* **Document extract**
Segment Open

Other typical lacunar syndromes include sensory stroke if the putamen is involved, ataxic hemiparesis, and dysarthria-clumsy hand syndrome.
The most significant risk factor for lacunar stroke is hypertension
Cauda equina syndrome
affects the spinal nerve rootlets.
Asymmetric motor weakness, saddle anesthesia, hyporeflexia, and late-onset bowel and bladder dysfunction.
Conus medullaris syndrome
Sudden-onset severe back pain with perianal anesthesia, symmetric motor weakness, hyperreflexia, and early onset bowel and bladder dysfunction.
The most appropriate treatment for myasthenia gravis is?
a long-acting acetylcholinesterase inhibitor such as pyridostigmine.
Lhermette sign
electrical pain with neck flexion is seen in multiple sclerosis.
Tourette disorder is often treated with?
A neuroleptic drug such as risperidone.
Neurogenic shock
Organ tissue hypoperfusion resulting from the disruption of normal sympathetic control over vascular tone.
Often arises from spinal cord injuries and frequently occurs in the cervical and upper thoracic spinal cord, especially those above the T6 level.
Leading to hypotension and bradycardia, Hypothermia may occur from reduced peripheral vasoconstriction.
Indications for neuroimaging before lumbar puncture?
Closed fontanelle with signs of elevated intracranial pressure (papilledema, focal neurologic deficits and coma)
Diffuse axonal injury
Impairment greater that imaging findings
MRI: punctate hemorrhages in white matter and blurring of white-gray matter junction.
Postconcussion syndrome
Persistent concussion symptoms for over 4 weeks, such as headaches and sleep disturbances, dizziness, mood changes, and cognitive impairment, without intracranial injury. Management focuses on symptomatic care, with most patients improving within 3 months.
Types of cerebral herniation
Sulfalcine: congulate gyrus is push beneath falx cerebri (contralateral leg weakness)
Tonsillar (fixed, midposition pupils from disrupted innervation)
Uncal (ipsilateral fixed and dilated pupil due to oculomotor nerve compression)
Central cord syndrome
Incomplete spinal cord injury, in older individuals with cervical stenosis following hyperextension neck injuries: anterior compression of the spinal cord, damaging the central grey matter.
Symptoms: primarily affect the upper extremities, including weakness from alpha motor neuron damage, sensory loss from posterior column damage, and reflex loss at the injury site.
The lateral spinal tracts controlling bowel, bladder, and lower limbs are usually unaffected.
Dx: spinal imaging, often revealing cervical spondylosis, cervical myelogram.
Treat: glucocorticoids and surgery.
Tick-borne paralysis
Rapidly progressive ascending paralysis, no fever or sensory issues, and normal CSF. Ticks must feed for 4-7 days and are usually found on patients after careful searching. Tick removal typically leads to spontaneous improvement.
Cervical myelopathy
Occurs due to spinal cord compression in older adults with cervical spondylosis, leading to canal narrowing from osteophytes and ligament ossification.

Segment Closed

* **Information**
Segment Open

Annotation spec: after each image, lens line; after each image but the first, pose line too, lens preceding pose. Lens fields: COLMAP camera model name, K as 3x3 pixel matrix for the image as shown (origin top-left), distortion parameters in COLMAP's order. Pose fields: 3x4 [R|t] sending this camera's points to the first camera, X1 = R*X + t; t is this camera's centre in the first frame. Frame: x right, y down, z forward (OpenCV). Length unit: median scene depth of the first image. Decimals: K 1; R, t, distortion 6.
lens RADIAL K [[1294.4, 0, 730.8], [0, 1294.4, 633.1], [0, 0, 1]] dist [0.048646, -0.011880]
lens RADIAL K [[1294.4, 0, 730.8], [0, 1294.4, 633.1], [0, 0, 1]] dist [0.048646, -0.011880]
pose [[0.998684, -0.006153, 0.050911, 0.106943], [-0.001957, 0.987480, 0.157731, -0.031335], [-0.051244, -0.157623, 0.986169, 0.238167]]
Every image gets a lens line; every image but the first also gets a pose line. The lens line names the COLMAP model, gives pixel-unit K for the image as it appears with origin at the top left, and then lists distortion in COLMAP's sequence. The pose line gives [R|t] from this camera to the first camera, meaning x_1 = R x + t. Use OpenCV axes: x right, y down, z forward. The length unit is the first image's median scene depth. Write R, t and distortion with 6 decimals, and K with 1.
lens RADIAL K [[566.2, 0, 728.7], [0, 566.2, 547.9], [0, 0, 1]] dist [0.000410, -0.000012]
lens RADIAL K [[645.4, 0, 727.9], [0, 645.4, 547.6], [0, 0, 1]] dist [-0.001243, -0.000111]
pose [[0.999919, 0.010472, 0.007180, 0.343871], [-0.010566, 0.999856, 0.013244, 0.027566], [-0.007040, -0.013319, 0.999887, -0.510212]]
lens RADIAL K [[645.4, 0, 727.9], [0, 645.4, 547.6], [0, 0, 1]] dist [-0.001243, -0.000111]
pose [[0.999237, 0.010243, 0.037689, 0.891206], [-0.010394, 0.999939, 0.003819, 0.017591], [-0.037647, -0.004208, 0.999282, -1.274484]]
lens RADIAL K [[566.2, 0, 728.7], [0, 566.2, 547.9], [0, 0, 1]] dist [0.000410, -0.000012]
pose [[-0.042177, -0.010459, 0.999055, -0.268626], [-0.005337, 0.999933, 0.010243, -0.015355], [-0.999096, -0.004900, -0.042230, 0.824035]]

Segment Closed

* **Instructions to follow**
From the neurology notes, write out the stretch from "Leading to hypotension" through "before lumbar puncture?" word for word.

* **Answer box**
Leading to hypotension and bradycardia, Hypothermia may occur from reduced peripheral vasoconstriction.
Indications for neuroimaging before lumbar puncture?